• [ASSIGNED TASK A] In the forum thread about the BMW driver's diary, how much does each point on the licence cost?
• [ASSIGNED TASK B] Write the next part of the forum thread about the BMW driver's diary, starting after its final line.

• [PAGE EXCERPT]
Start of Block
# Dont shoot the messenger... thought id share this with you..



## antcole (Apr 4, 2009)

Got sent this in a mail today and i thought id share it with you....
It made me laugh anyway...

*A day from the diary of a BMW driver...

"The other day I was cruising along as usual coming onto one of my
Motorways, which was very busy with inferior cars.

First off, I couldn't believe that the volume of traffic DIDN'T slow
Down for me AT ALL as I came off the slip road! I had to squeeze into a
Barely big enough gap between two cars in order to get onto my motorway!

The driver of the car behind me did realise his mistake though and
Honked an apology to me with a long blast of his horn.

Unbelievably, I had to do the same again before I could get to the BMW
Lane. Anyway, once I was in the BMW lane and posing along at 110 mph
Enjoying the adulation that the inferior car drivers were giving me, I
Noticed an inferior car ahead of me which was not only in the BMW lane
Of my motorway, but was driving at a ridiculous 70 mph! Naturally, I got
Within a foot or so of his rear bumper and flashed my headlights to
Remind him he shouldn't be in the BMW lane of my motorway and to get
Out of my way.

Of course, once he realised it was a BMW behind him, he did just that,
But I could hardly believe it when he pulled straight back out behind
Me! He also tried to keep up with me and when he realised I would
Out-run him, he put on some blue lights in his front grill and urged me
To get onto the hard shoulder so that he could congratulate me on my
Excellent car. Needless to say, I was eager to oblige and when we had
Stopped, the man gave me a piece of paper confirming what I already
Knew - that my car goes fast!

Apparently he wants everyone to know what a superior car I have, so I
Had to take my driver's licence to a police station to be sent away to
Have some points put on! (They're not free points either - they're £20
Each and I was only allowed 3.) But the man at the police station said
That because I drive a BMW, it won't be much longer before I earn the
Full 12 points, and then I won't even NEED a driving licence, so they
Will take it off me!

See, now THAT'S the sort of respect you get when you own and drive a
BMW!

*


----------



## YoungOldUn (Apr 12, 2011)
End of Block
• [GIVEN DATA]
Start of Block
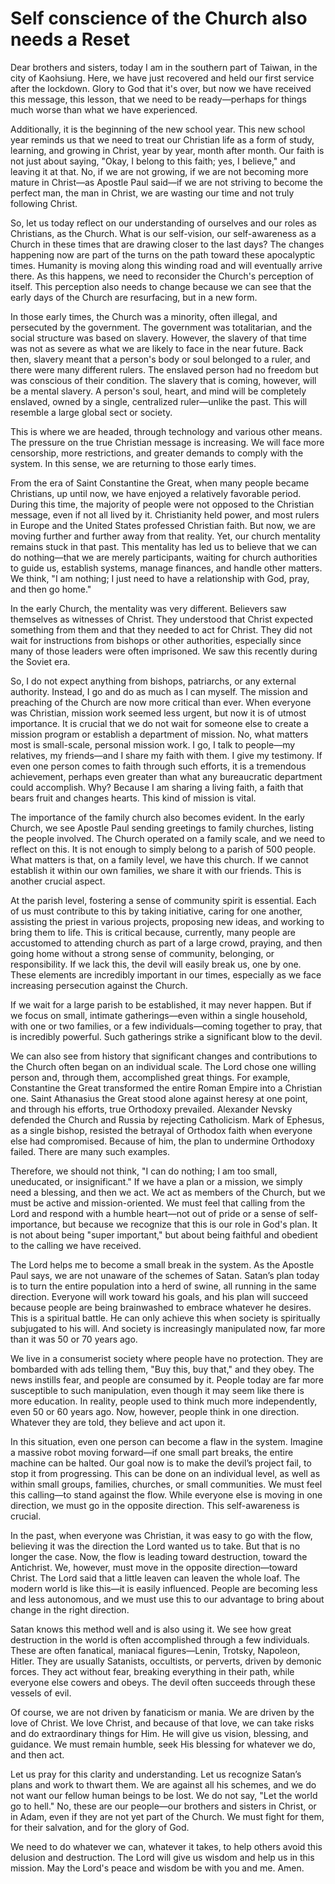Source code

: # Self conscience of the Church also needs a Reset

Dear brothers and sisters, today I am in the southern part of Taiwan, in the city of Kaohsiung. Here, we have just recovered and held our first service after the lockdown. Glory to God that it's over, but now we have received this message, this lesson, that we need to be ready—perhaps for things much worse than what we have experienced.

Additionally, it is the beginning of the new school year. This new school year reminds us that we need to treat our Christian life as a form of study, learning, and growing in Christ, year by year, month after month. Our faith is not just about saying, "Okay, I belong to this faith; yes, I believe," and leaving it at that. No, if we are not growing, if we are not becoming more mature in Christ—as Apostle Paul said—if we are not striving to become the perfect man, the man in Christ, we are wasting our time and not truly following Christ.

So, let us today reflect on our understanding of ourselves and our roles as Christians, as the Church. What is our self-vision, our self-awareness as a Church in these times that are drawing closer to the last days? The changes happening now are part of the turns on the path toward these apocalyptic times. Humanity is moving along this winding road and will eventually arrive there. As this happens, we need to reconsider the Church's perception of itself. This perception also needs to change because we can see that the early days of the Church are resurfacing, but in a new form.

In those early times, the Church was a minority, often illegal, and persecuted by the government. The government was totalitarian, and the social structure was based on slavery. However, the slavery of that time was not as severe as what we are likely to face in the near future. Back then, slavery meant that a person's body or soul belonged to a ruler, and there were many different rulers. The enslaved person had no freedom but was conscious of their condition. The slavery that is coming, however, will be a mental slavery. A person's soul, heart, and mind will be completely enslaved, owned by a single, centralized ruler—unlike the past. This will resemble a large global sect or society.

This is where we are headed, through technology and various other means. The pressure on the true Christian message is increasing. We will face more censorship, more restrictions, and greater demands to comply with the system. In this sense, we are returning to those early times.

From the era of Saint Constantine the Great, when many people became Christians, up until now, we have enjoyed a relatively favorable period. During this time, the majority of people were not opposed to the Christian message, even if not all lived by it. Christianity held power, and most rulers in Europe and the United States professed Christian faith. But now, we are moving further and further away from that reality. Yet, our church mentality remains stuck in that past. This mentality has led us to believe that we can do nothing—that we are merely participants, waiting for church authorities to guide us, establish systems, manage finances, and handle other matters. We think, "I am nothing; I just need to have a relationship with God, pray, and then go home."

In the early Church, the mentality was very different. Believers saw themselves as witnesses of Christ. They understood that Christ expected something from them and that they needed to act for Christ. They did not wait for instructions from bishops or other authorities, especially since many of those leaders were often imprisoned. We saw this recently during the Soviet era.

So, I do not expect anything from bishops, patriarchs, or any external authority. Instead, I go and do as much as I can myself. The mission and preaching of the Church are now more critical than ever. When everyone was Christian, mission work seemed less urgent, but now it is of utmost importance. It is crucial that we do not wait for someone else to create a mission program or establish a department of mission. No, what matters most is small-scale, personal mission work. I go, I talk to people—my relatives, my friends—and I share my faith with them. I give my testimony. If even one person comes to faith through such efforts, it is a tremendous achievement, perhaps even greater than what any bureaucratic department could accomplish. Why? Because I am sharing a living faith, a faith that bears fruit and changes hearts. This kind of mission is vital.

The importance of the family church also becomes evident. In the early Church, we see Apostle Paul sending greetings to family churches, listing the people involved. The Church operated on a family scale, and we need to reflect on this. It is not enough to simply belong to a parish of 500 people. What matters is that, on a family level, we have this church. If we cannot establish it within our own families, we share it with our friends. This is another crucial aspect.

At the parish level, fostering a sense of community spirit is essential. Each of us must contribute to this by taking initiative, caring for one another, assisting the priest in various projects, proposing new ideas, and working to bring them to life. This is critical because, currently, many people are accustomed to attending church as part of a large crowd, praying, and then going home without a strong sense of community, belonging, or responsibility. If we lack this, the devil will easily break us, one by one. These elements are incredibly important in our times, especially as we face increasing persecution against the Church.

If we wait for a large parish to be established, it may never happen. But if we focus on small, intimate gatherings—even within a single household, with one or two families, or a few individuals—coming together to pray, that is incredibly powerful. Such gatherings strike a significant blow to the devil.

We can also see from history that significant changes and contributions to the Church often began on an individual scale. The Lord chose one willing person and, through them, accomplished great things. For example, Constantine the Great transformed the entire Roman Empire into a Christian one. Saint Athanasius the Great stood alone against heresy at one point, and through his efforts, true Orthodoxy prevailed. Alexander Nevsky defended the Church and Russia by rejecting Catholicism. Mark of Ephesus, as a single bishop, resisted the betrayal of Orthodox faith when everyone else had compromised. Because of him, the plan to undermine Orthodoxy failed. There are many such examples.

Therefore, we should not think, "I can do nothing; I am too small, uneducated, or insignificant." If we have a plan or a mission, we simply need a blessing, and then we act. We act as members of the Church, but we must be active and mission-oriented. We must feel that calling from the Lord and respond with a humble heart—not out of pride or a sense of self-importance, but because we recognize that this is our role in God's plan. It is not about being "super important," but about being faithful and obedient to the calling we have received.

The Lord helps me to become a small break in the system. As the Apostle Paul says, we are not unaware of the schemes of Satan. Satan’s plan today is to turn the entire population into a herd of swine, all running in the same direction. Everyone will work toward his goals, and his plan will succeed because people are being brainwashed to embrace whatever he desires. This is a spiritual battle. He can only achieve this when society is spiritually subjugated to his will. And society is increasingly manipulated now, far more than it was 50 or 70 years ago. 

We live in a consumerist society where people have no protection. They are bombarded with ads telling them, "Buy this, buy that," and they obey. The news instills fear, and people are consumed by it. People today are far more susceptible to such manipulation, even though it may seem like there is more education. In reality, people used to think much more independently, even 50 or 60 years ago. Now, however, people think in one direction. Whatever they are told, they believe and act upon it. 

In this situation, even one person can become a flaw in the system. Imagine a massive robot moving forward—if one small part breaks, the entire machine can be halted. Our goal now is to make the devil’s project fail, to stop it from progressing. This can be done on an individual level, as well as within small groups, families, churches, or small communities. We must feel this calling—to stand against the flow. While everyone else is moving in one direction, we must go in the opposite direction. This self-awareness is crucial. 

In the past, when everyone was Christian, it was easy to go with the flow, believing it was the direction the Lord wanted us to take. But that is no longer the case. Now, the flow is leading toward destruction, toward the Antichrist. We, however, must move in the opposite direction—toward Christ. The Lord said that a little leaven can leaven the whole loaf. The modern world is like this—it is easily influenced. People are becoming less and less autonomous, and we must use this to our advantage to bring about change in the right direction. 

Satan knows this method well and is also using it. We see how great destruction in the world is often accomplished through a few individuals. These are often fanatical, maniacal figures—Lenin, Trotsky, Napoleon, Hitler. They are usually Satanists, occultists, or perverts, driven by demonic forces. They act without fear, breaking everything in their path, while everyone else cowers and obeys. The devil often succeeds through these vessels of evil. 

Of course, we are not driven by fanaticism or mania. We are driven by the love of Christ. We love Christ, and because of that love, we can take risks and do extraordinary things for Him. He will give us vision, blessing, and guidance. We must remain humble, seek His blessing for whatever we do, and then act. 

Let us pray for this clarity and understanding. Let us recognize Satan’s plans and work to thwart them. We are against all his schemes, and we do not want our fellow human beings to be lost. We do not say, "Let the world go to hell." No, these are our people—our brothers and sisters in Christ, or in Adam, even if they are not yet part of the Church. We must fight for them, for their salvation, and for the glory of God.

We need to do whatever we can, whatever it takes, to help others avoid this delusion and destruction. The Lord will give us wisdom and help us in this mission. May the Lord's peace and wisdom be with you and me. Amen.

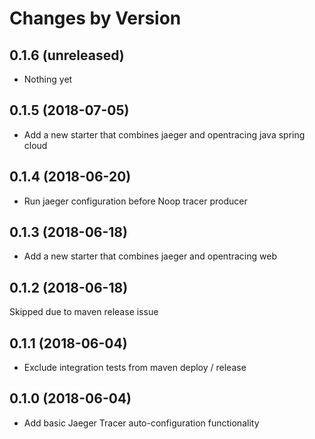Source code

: Changes by Version
==================


0.1.6 (unreleased)
-------------------

- Nothing yet

0.1.5 (2018-07-05)
-------------------

- Add a new starter that combines jaeger and opentracing java spring cloud


0.1.4 (2018-06-20)
-------------------

- Run jaeger configuration before Noop tracer producer

0.1.3 (2018-06-18)
-------------------

- Add a new starter that combines jaeger and opentracing web


0.1.2 (2018-06-18)
-------------------

Skipped due to maven release issue


0.1.1 (2018-06-04)
-------------------

- Exclude integration tests from maven deploy / release

0.1.0 (2018-06-04)
-------------------

- Add basic Jaeger Tracer auto-configuration functionality
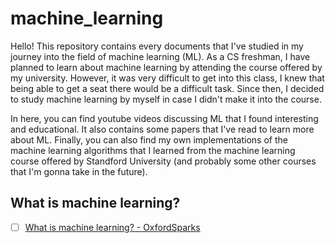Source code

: # machine_learning

Hello! This repository contains every documents that I've studied in my journey into the field of machine learning (ML). As a CS freshman, I have planned to learn about machine learning by attending the course offered by my university. However, it was very difficult to get into this class, I knew that being able to get a seat there would be a difficult task. Since then, I decided to study machine learning by myself in case I didn't make it into the course. 

In here, you can find youtube videos discussing ML that I found interesting and educational. It also contains some papers that I've read to learn more about ML. Finally, you can also find my own implementations of the machine learning algorithms that I learned from the machine learning course offered by Standford University (and probably some other courses that I'm gonna take in the future).

## What is machine learning?
- [ ] [What is machine learning? - OxfordSparks](https://www.youtube.com/watch?v=f_uwKZIAeM0)
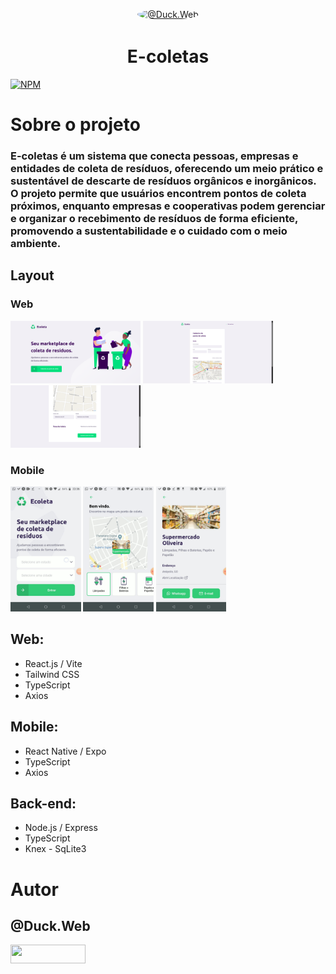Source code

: <p align="center">
   <a href="https://github.com/duck-developer">
    <img style="border-radius: 50%; overflow: hidden; width: 140px; height: 140px;" src="https://avatars.githubusercontent.com/u/167935329?v=4" alt="@Duck.Web" >
  </a>
  <h1 align="center">E-coletas</h1>
</p>

[![NPM](https://img.shields.io/npm/l/react)](https://github.com/duck-developer/E-coletas/blob/main/LICENSE)

# Sobre o projeto

### E-coletas é um sistema que conecta pessoas, empresas e entidades de coleta de resíduos, oferecendo um meio prático e sustentável de descarte de resíduos orgânicos e inorgânicos. O projeto permite que usuários encontrem pontos de coleta próximos, enquanto empresas e cooperativas podem gerenciar e organizar o recebimento de resíduos de forma eficiente, promovendo a sustentabilidade e o cuidado com o meio ambiente.

## Layout

### Web

<img src="./web/readme/image 1.png" alt="@duck_web" height="100">
<img src="./web/readme/image 2.png" alt="@duck_web" height="100">
<img src="./web/readme/image 3.png" alt="@duck_web" height="100">

### Mobile

<img src="./mobile/readme/image 1.jpeg" alt="@duck_web" height="200">
<img src="./mobile/readme/image 2.png" alt="@duck_web" height="200">
<img src="./mobile/readme/image 3.jpeg" alt="@duck_web" height="200">

## Web:

- React.js / Vite
- Tailwind CSS
- TypeScript
- Axios

## Mobile:

- React Native / Expo
- TypeScript
- Axios

## Back-end:

- Node.js / Express
- TypeScript
- Knex - SqLite3

# Autor

## @Duck.Web

<!-- INSTAGRAM -->
<p align="left">
<a href="https://www.instagram.com/duck.web/" target="blank"><img align="center" src="https://img.shields.io/badge/Instagram-E4405F?style=for-the-badge&logo=instagram&logoColor=white" height="30" width="120"/></a>
</p>
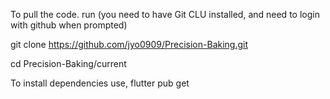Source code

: To pull the code. run (you need to have Git CLU installed, and need to login with github when prompted)

git clone https://github.com/jyo0909/Precision-Baking.git

cd Precision-Baking/current

To install dependencies use, flutter pub get


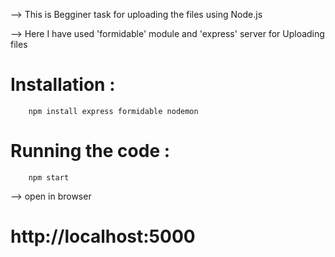 --> This is Begginer task for uploading the files using Node.js   

--> Here I have used 'formidable' module and 'express' server  for Uploading files
# Installation :
		npm install express formidable nodemon 
# Running the code :
		npm start
--> open in browser
# http://localhost:5000
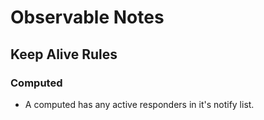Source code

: # Observable Notes

## Keep Alive Rules

### Computed
- A computed has any active responders in it's notify list.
End of Block
• [TASK RESPONSE A] £20 each.

• [TASK RESPONSE B]
What is that old saying?

Oh Yes I remember - 'Many a true word is spoken in jest'

:lol: :lol:


----------



## antcole (Apr 4, 2009)

YoungOldUn said:


> What is that old saying?
> 
> Oh Yes I remember - 'Many a true word is spoken in jest'
> 
> :lol: :lol:


 :lol: :lol: :lol: :lol: :lol:

...although Clarkson reckons Audi is the new BMW..... i think not, you woolly headed fuck... heheheheee!


----------



## burns (Jun 2, 2009)

:lol: :lol: :lol: That has just made my day!


----------



## phodge (Sep 1, 2002)

:lol: :lol: :lol:


----------



## BrianR (Oct 12, 2011)

just forwarded that in to three beamer owners I know  
I was one myself up to last week and could so associate with that


----------



## YELLOW_TT (Feb 25, 2004)

Not the first time I have seen this but still made me laugh


----------



## A3DFU (May 7, 2002)

Think in this day and age "BMW" needs to be replaced with a four letter word :wink:


----------



## Charlie (Dec 15, 2006)

I have seen this same post with about 4 different car manufacturer names in it 

Charlie


----------



## j8keith (Jun 26, 2009)

A3DFU said:


> Think in this day and age "BMW" needs to be replaced with a four letter word :wink:


Not "FORD" Dani how could you


----------



## A3DFU (May 7, 2002)

j8keith said:


> A3DFU said:
> 
> 
> > Think in this day and age "BMW" needs to be replaced with a four letter word :wink:
> ...


 :roll:


----------



## DPG (Dec 7, 2005)

Sounds like the standard A5 driver on my short commute to work.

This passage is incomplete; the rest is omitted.